I’ve seen powerful shifts in behavior occur when a client gets honest about what they are tolerating. Creating a list of tolerations might sound like an invitation to rant, but there is a difference. When people whine and complain about what they don’t like about their lives – it is usually not productive. Many times a rant is misdirected at people who have no power to help change the situation. When we don’t like something at work, we complain to our spouse, when we don’t like something at home, we complain to our friends or coworkers. This type of rant isn’t helpful, because there is no real intention to change. You are just dragging someone else into your problem.
Tolerations drain energy and this affects our bigger goals. When we do become ready to change, a toleration list is an empowering tool. Here are some tips for creating your list.

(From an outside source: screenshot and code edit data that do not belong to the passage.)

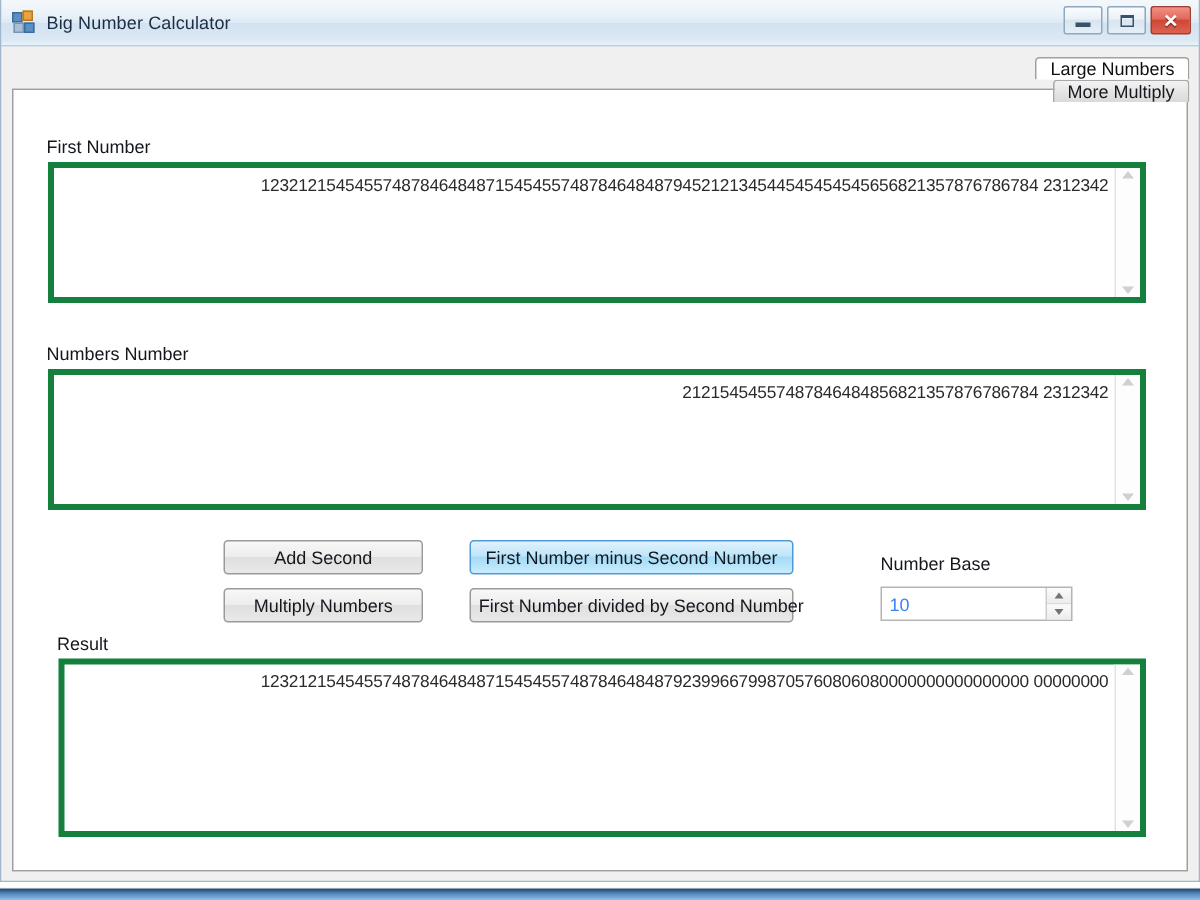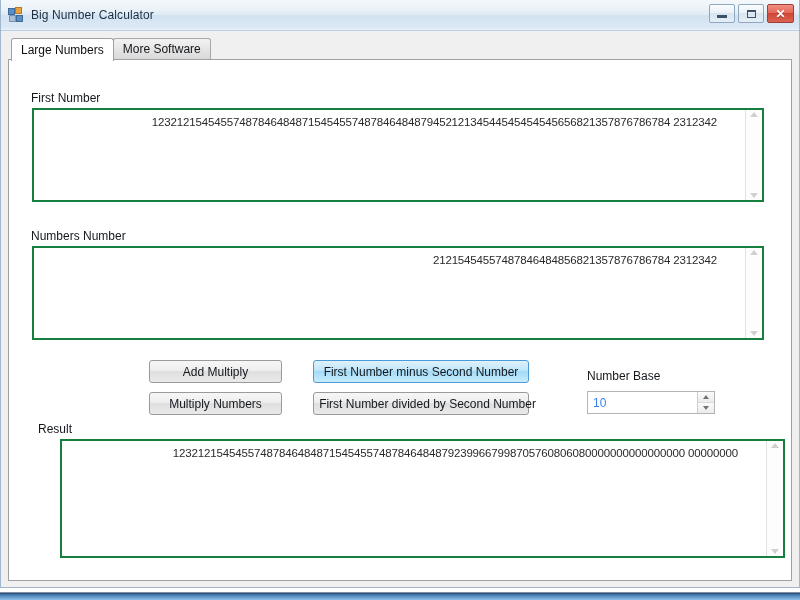--- a/index.html
+++ b/index.html
@@ -105,24 +105,25 @@
     background: #f0f0f0;
     padding: 7px 7px 6px 7px;
     display: flex;
     flex-direction: column;
   }
 
   
   .tabstrip {
     height: 22px;
     display: flex;
-    align-items: flex-start;
+    align-items: flex-end;
     padding-left: 3px;
     position: relative;
     z-index: 2;
+    flex-direction: column;
   }
   .tab {
     height: 21px;
     padding: 0 9px;
     font-size: 12px;
     color: #15181c;
     display: flex;
     align-items: center;
     border: 1px solid #a8a8a8;
     border-bottom: none;
@@ -154,24 +155,23 @@
   .field-label {
     position: absolute;
     font-size: 12px;
     color: #14181d;
     white-space: nowrap;
   }
 
   .textbox {
     position: absolute;
     background: #ffffff;
-    border: 2px solid #15803d;
+    border: 4px solid #15803d;
     display: flex;
     overflow: hidden;
-    gap: 24px;
   }
   .textbox .content {
     flex: 1;
     padding: 5px 4px 0 4px;
     font-size: 11.5px;
     color: #2a2a2a;
     line-height: 14px;
     word-break: break-all;
     overflow: hidden;
     letter-spacing: -0.15px;
@@ -278,21 +278,21 @@
     </div>
   </div>
 
   <div class="client">
 
     <div class="tabstrip">
       <div class="tab active">
         <span>Large Numbers</span>
       </div>
       <div class="tab">
-        <span>More Software</span>
+        <span>More Multiply</span>
       </div>
     </div>
 
     <div class="tabpage">
 
       <div class="field-label" style="left:22px; top:31px;">First Number</div>
       <div class="textbox" style="left:23px; top:48px; width:732px; height:94px;">
         <div class="content">12321215454557487846484871545455748784648487945212134544545454545656821357876786784 2312342</div>
         <div class="vscroll">
           <span class="arrow up"></span>
@@ -303,21 +303,21 @@
       <div class="field-label" style="left:22px; top:169px;">Numbers Number</div>
       <div class="textbox" style="left:23px; top:186px; width:732px; height:94px;">
         <div class="content">21215454557487846484856821357876786784 2312342</div>
         <div class="vscroll">
           <span class="arrow up"></span>
           <span class="arrow down"></span>
         </div>
       </div>
 
       <div class="button" style="left:140px; top:300px; width:133px; height:23px;">
-        <span>Add Multiply</span>
+        <span>Add Second</span>
       </div>
       <div class="button" style="left:140px; top:332px; width:133px; height:23px;">
         <span>Multiply Numbers</span>
       </div>
       <div class="button highlight" style="left:304px; top:300px; width:216px; height:23px;">
         <span>First Number minus Second Number</span>
       </div>
       <div class="button" style="left:304px; top:332px; width:216px; height:23px;padding-left:13px;">
         <span>First Number divided by Second Number</span>
       </div>
@@ -329,21 +329,21 @@
           <div class="sb">
             <span class="tri up"></span>
           </div>
           <div class="sb">
             <span class="tri down"></span>
           </div>
         </div>
       </div>
 
       <div class="field-label" style="left:29px; top:362px;">Result</div>
-      <div class="textbox" style="left:30px; top:379px; width:725px; height:119px;margin-left:21px;">
+      <div class="textbox" style="left:30px; top:379px; width:725px; height:119px;">
         <div class="content">1232121545455748784648487154545574878464848792399667998705760806080000000000000000 00000000</div>
         <div class="vscroll">
           <span class="arrow up"></span>
           <span class="arrow down"></span>
         </div>
       </div>
 
     </div>
   </div>
 </div>

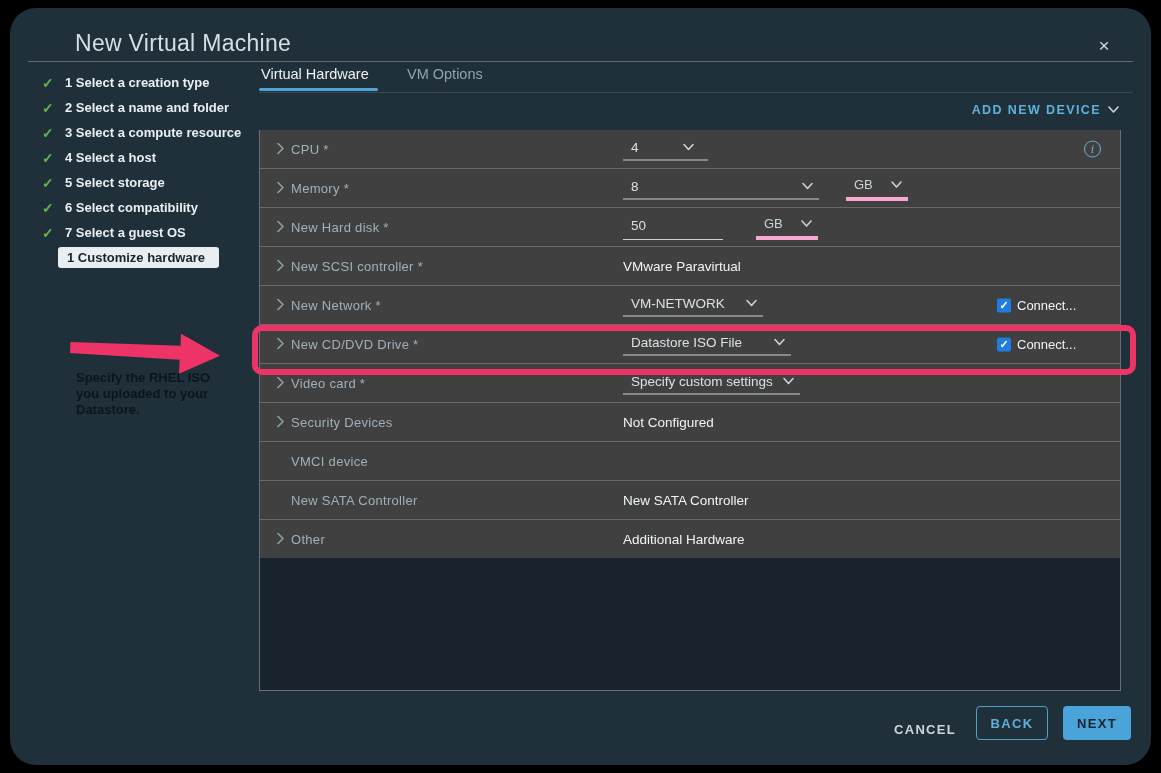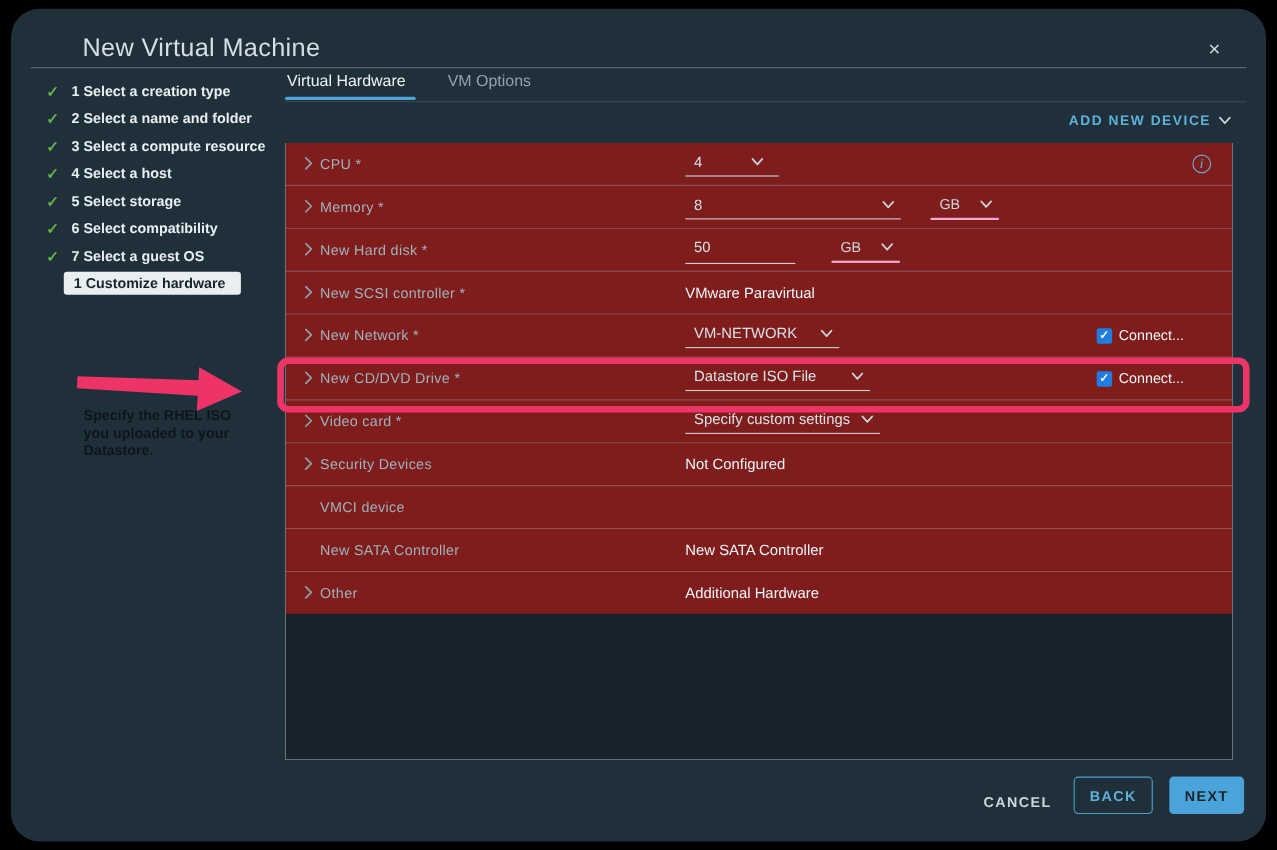--- a/index.html
+++ b/index.html
@@ -42,34 +42,34 @@
   .add-device { position:absolute; right:32px; top:95px; display:flex; align-items:center;
                 gap:7px; color:#5eb1dc; font-size:12.5px; font-weight:700;
                 letter-spacing:1.4px; cursor:pointer; }
 
   
   .hw-table { position:absolute; left:249px; top:122px; width:862px; height:561px;
               background:#18232d;
               border-left:1px solid rgba(255,255,255,.35);
               border-right:1px solid rgba(255,255,255,.35);
               border-bottom:1px solid rgba(255,255,255,.35); }
-  .row { position:relative; height:38px; background:#7f1d1d; }
+  .row { position:relative; height:38px; background:#404040; }
   .row + .row { border-top:1px solid rgba(255,255,255,.22); height:39px; }
   .exp { position:absolute; left:17px; top:50%; transform:translateY(-50%); }
   .rlabel { position:absolute; left:31px; top:50%; transform:translateY(-50%);
             font-size:13px; color:#a0b1b9; letter-spacing:.3px; }
   .rvalue { position:absolute; left:363px; top:50%; transform:translateY(-50%);
             display:flex; align-items:center; }
   .plain { font-size:13.5px; color:#eff4f6; }
   .ctl { display:flex; align-items:center; justify-content:space-between;
          border-bottom:1px solid #c8d2d7; padding:2px 6px 5px 8px; cursor:pointer; }
   .ctl .v { font-size:13.5px; color:#d9e1e5; white-space:nowrap; }
   .unit { position:absolute; top:50%; transform:translateY(-50%); display:flex;
           align-items:center; justify-content:space-between;
-          border-bottom:2px solid #f9a8d4; padding:2px 6px 5px 8px; cursor:pointer; }
+          border-bottom:4px solid #f9a8d4; padding:2px 6px 5px 8px; cursor:pointer; }
   .unit .v { font-size:13px; color:#c9d4d9; }
   .cbx-wrap { position:absolute; left:737px; top:50%; transform:translateY(-50%);
               display:flex; align-items:center; gap:6px; cursor:pointer; }
   .cbx { width:14px; height:14px; background:#1f7ce0; border-radius:2px; color:#fff;
          font-size:11px; font-weight:700; display:flex; align-items:center;
          justify-content:center; }
   .cbx-lbl { font-size:13px; color:#eef3f5; }
   .info { position:absolute; right:19px; top:50%; transform:translateY(-50%);
           width:17px; height:17px; border:1.2px solid #64b1d8; border-radius:50%;
           color:#64b1d8; font-family:"DejaVu Serif", serif; font-style:italic;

- Set aside 20 or 30 minutes to brainstorm. You don’t have to be committed to making any changes at this point. The goal is simply to identify and acknowledge things and situations that are bothering you.
- Give yourself permission to rant. Be specific, but not overly judgmental of others.
- Start writing. Don’t worry about categorizing or prioritizing. Keep asking, “What is bugging me? What is incomplete? What have I been putting off?”
- Keep writing until you feel “empty”.
- Review your list. You might share it with a coach or a close friend. Ask yourself some questions. What did you learn? What can you address immediately? Are there any tolerations that you are unwilling to address at this time?
Just doing the exercise can restore a healthy sense of control. Even if you don’t take immediate action, writing it all down makes in manageable for your brain. Some tolerations are fairly straightforward, and can be converted to a “to do” list. Others can be more complex. Tolerations more relational in nature like: “I hate it when my spouse (fill in the blank) are more complex and require a strategy and some sensitivity for an ideal outcome. Still, the awareness that it is something you are tolerating is valuable information and allows you to move towards change in a healthy way.
So, go ahead and rant! Not all of your tolerations will be addressed immediately, but you are creating awareness and taking the first step towards a more authentic enjoyable life!
What’s the first thing on your list that you can cross off today?